What the exercise asks ▸
Beneath this task is a listing; tally its lines that contain "down" and give only the total.

Data shown ▸
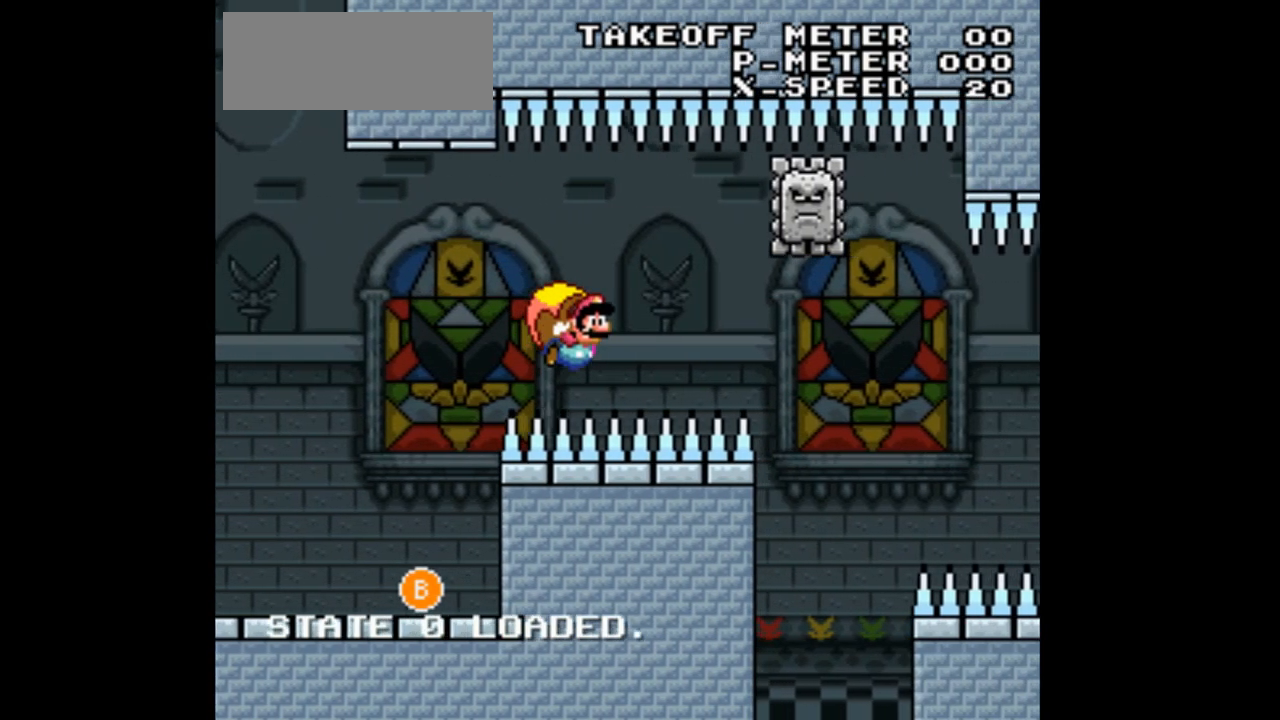
{"dt_ms": 1000, "buttons": ["Y", "DPAD_LEFT"], "events": [[833, "B", "down"], [933, "B", "up"]]}
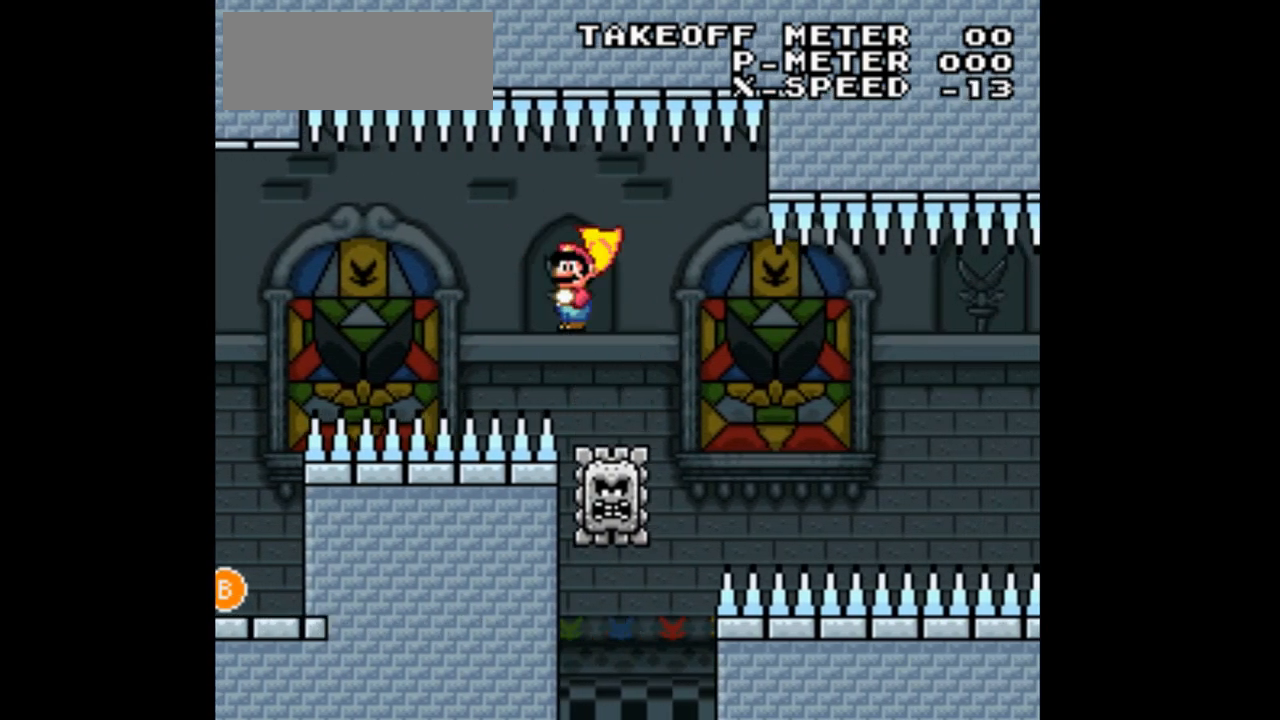
{"dt_ms": 500, "buttons": ["Y", "DPAD_LEFT"], "events": []}
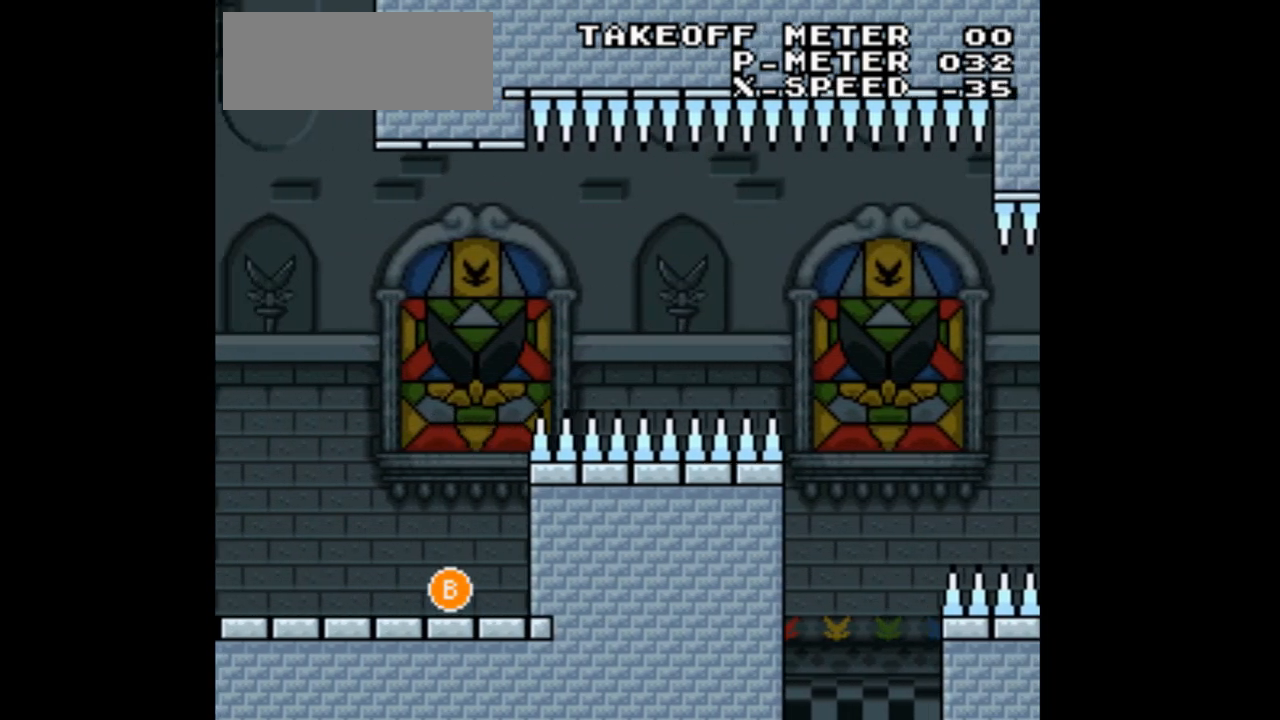
{"dt_ms": 500, "buttons": ["Y", "DPAD_LEFT"], "events": [[67, "B", "down"], [200, "B", "up"]]}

Answer to the problem ▸
2